Opdrachten
#1 Noem alle Engelse woorden uit het pilotenjargon die de ik-persoon in de jeugdherinneringen leerde.
#2 Hoe heette het boerenpaard in Opvelp volgens de jeugdherinneringen?
#3 Zet de jeugdherinneringen alsjeblieft voort na de laatste zin die getoond wordt.

Documenttekst
En op zolder vond ik een hoop boekjes over Vlaamse piloten in dienst bij de RAF tijdens de oorlog en leerde Engels pilotenjargon als: standby, roger (je kan al raden hoe wij dat uitspraken), over en damn.
In de paasvakantie ging ik dan een week logeren bij mijn peter in Mechelen. Dat was andere koek. In de stad, in een rijhuis met een klein tuintje vol gladiolen in alle mogelijke kleuren.
Als het heel warm was, mochten we met emmers een langwerpige badkuip vullen in de vorm van een doodskist. En als het water opgewarmd was, mochten we er gaan in liggen in onze witte onderbroek. Ik sliep in een kamertje waar de motieven op het drukke behang net mensenhoofden leken, met ogen die heel de tijd naar mij keken.
Maar mijn geliefkoosde plek was de zolder. Tussen de oude, bestofte boeken ontsnapte ik aan de saaie, bekrompen wereld van mijn kindertijd. Ik las er de triestige dorpsverhalen van Conscience. Het enige uitstapje dat ik maakte, was de wandeling met mijn peter, iedere namiddag, naar zijn volkstuintje drie straten verder. Het was een verademing.
En als we naar huis gingen, trok hij een wortel uit de grond, sneed het loof eraf met zijn zakmes en schilde hem. ‘Hier, eet maar op!’ zei hij. Hij had mij graag.
In de zomervakantie verbleef ik twee weken bij mijn meter op de boerderij in Opvelp. Die twee weken waren één groot feest. Daar wachtte mij de totale vrijheid.
Zwerven door de velden, in fruitbomen klimmen, door beken waden, aardappelen rapen met de zon op je bloot bovenlijf, op Jack het boerenpaard zitten vastgeklampt aan zijn manen, een varken horen slachten, brood zien bakken …
Op een avond, toen ik ziek van heimwee terug thuis was, greep mijn vader me bij de nek, trok de voordeur open, gooide mij op het trottoir en riep: ‘Voilà! Ga nu maar naar Opvelp!’
Zoals je ziet, echt reizen zat er voor ons gezin niet in. En toch reisde ik de wereld rond. In mijn verbeelding. Dank zij mijn boeken. Er waren drie leveranciers: de zolders in de familie, de boeken van de ‘prijsuitdeling’ op school (ik was altijd bij de eerste twee en kreeg altijd een dik pak boeken bij de ‘afroeping’), de boeken van het Davidsfonds en de albums van Kuifje.

Opgeslagen gegevens:
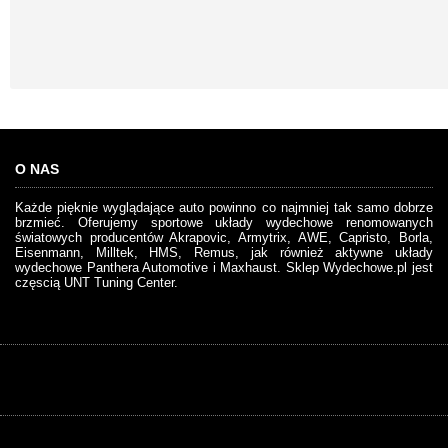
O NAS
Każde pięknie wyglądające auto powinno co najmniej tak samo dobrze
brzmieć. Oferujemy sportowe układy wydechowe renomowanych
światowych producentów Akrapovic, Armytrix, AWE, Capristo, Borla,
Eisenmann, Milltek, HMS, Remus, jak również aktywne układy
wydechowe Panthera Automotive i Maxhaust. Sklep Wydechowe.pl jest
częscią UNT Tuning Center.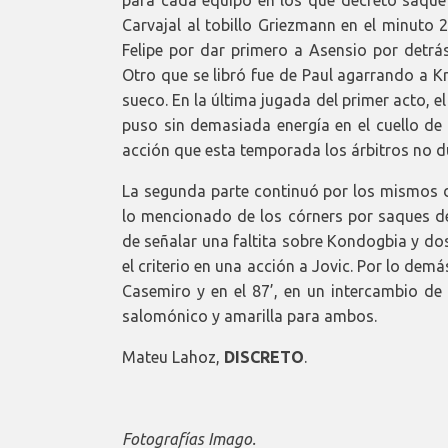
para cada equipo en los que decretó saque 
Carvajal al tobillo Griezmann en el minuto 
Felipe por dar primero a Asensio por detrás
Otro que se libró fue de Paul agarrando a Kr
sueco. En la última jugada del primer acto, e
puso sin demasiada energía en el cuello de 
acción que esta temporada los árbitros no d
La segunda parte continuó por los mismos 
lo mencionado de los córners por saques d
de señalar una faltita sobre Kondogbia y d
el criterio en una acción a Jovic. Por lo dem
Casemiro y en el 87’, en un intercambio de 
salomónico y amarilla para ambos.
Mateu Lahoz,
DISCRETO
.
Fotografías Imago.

--

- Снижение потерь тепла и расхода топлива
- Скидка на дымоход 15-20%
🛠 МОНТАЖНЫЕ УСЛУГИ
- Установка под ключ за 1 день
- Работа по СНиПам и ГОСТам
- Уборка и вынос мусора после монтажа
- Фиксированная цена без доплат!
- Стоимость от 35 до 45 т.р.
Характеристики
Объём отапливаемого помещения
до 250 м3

Antwoorden op volgorde
#1 standby, roger, over, damn

#2 Jack

#3
Ik was altijd op reis. Naar de indianen in Amerika met Old Shatterhand en Kuifje. Naar de Zuidpool met Scott en Amundsen. Naar Afrika met Stanley en Livingstone, en Kuifje. Met pater Damiaan naar Hawaï, met pater De Smet naar de indianen, met pater Lievens naar India.
Met Marco Polo naar Mongolië, met Columbus naar Amerika, met Magellaan de wereld rond. Met Kuifje naar de maan en naar China. En met Jules Verne naar het middelpunt der aarde en in tachtig dagen de wereld rond.
En dan verruimde mijn territorium. Mijn vader had een tweedehandse ‘juvaquatre’ gekocht en zijn fiets opgeborgen.
Kort daarop schafte hij zich een modernere Renault 4CV en moest ik niet meer op de bus met een suikerklontje overgoten met ether tegen de misselijkheid. In april 1956 reden we voor de eerste keer naar zee, naar Blankenberge, over de pas afgewerkte en ingehuldigde E40.
We moesten dwars door Brussel en de auto viel stil op een helling. Mijn vader liet hem achteruit ‘bollen’ en o wonder, beneden startte hij weer. Mijn vader was even een held.
En dan in de duinen buiten Blankenberge. De eerste keer aan zee, een openbaring. Languit op meegebrachte handdoeken, in sponzen broekjes de zee in, diepe putten graven in het zand, boterhammen van thuis eten met koud geworden, gebakken eieren en zand ertussen, en lauwe limonade uit literflessen drinken.
Niks terrasje doen, niks restaurantje, niks shoppen, niks wandelen tussen de mensen op de dijk. En toch!
We konden, met dank aan het 4CV’tje, zelfs het jaar daarop naar de Wereldtentoonstelling in Brussel. De wijde wereld was naar ons gekomen.
Overdonderend was het, maar zeer vermoeiend en veel te veel indrukken ineens om te verwerken. Maar weer picknick mee, en geen extraatje voor kindermond en kinderhand.
En niet het kabeltreintje in en zeker niet de bollen van het Atomium. Maar toch!
En mijn reishorizon werd nog wijder. Op jeugdkamp met het ziekenfonds ‘De Vrije Werkman’ naar Bomal, bij Beauraing. Ik leerde er sjorren als de beste en sloop bij valavond de moestuin van de buurman in om wortels te verdonkeremanen voor mijn oudere broer (ik dacht aan mijn peter), die vreselijk heimwee had en altijd honger.
En het jaar daarop met diezelfde Vrije Werkman naar Vals in Zwitserland. Dat was top of the bill so far! Zo ver weg van huis, van die zeurende ouders en die sleur van de school.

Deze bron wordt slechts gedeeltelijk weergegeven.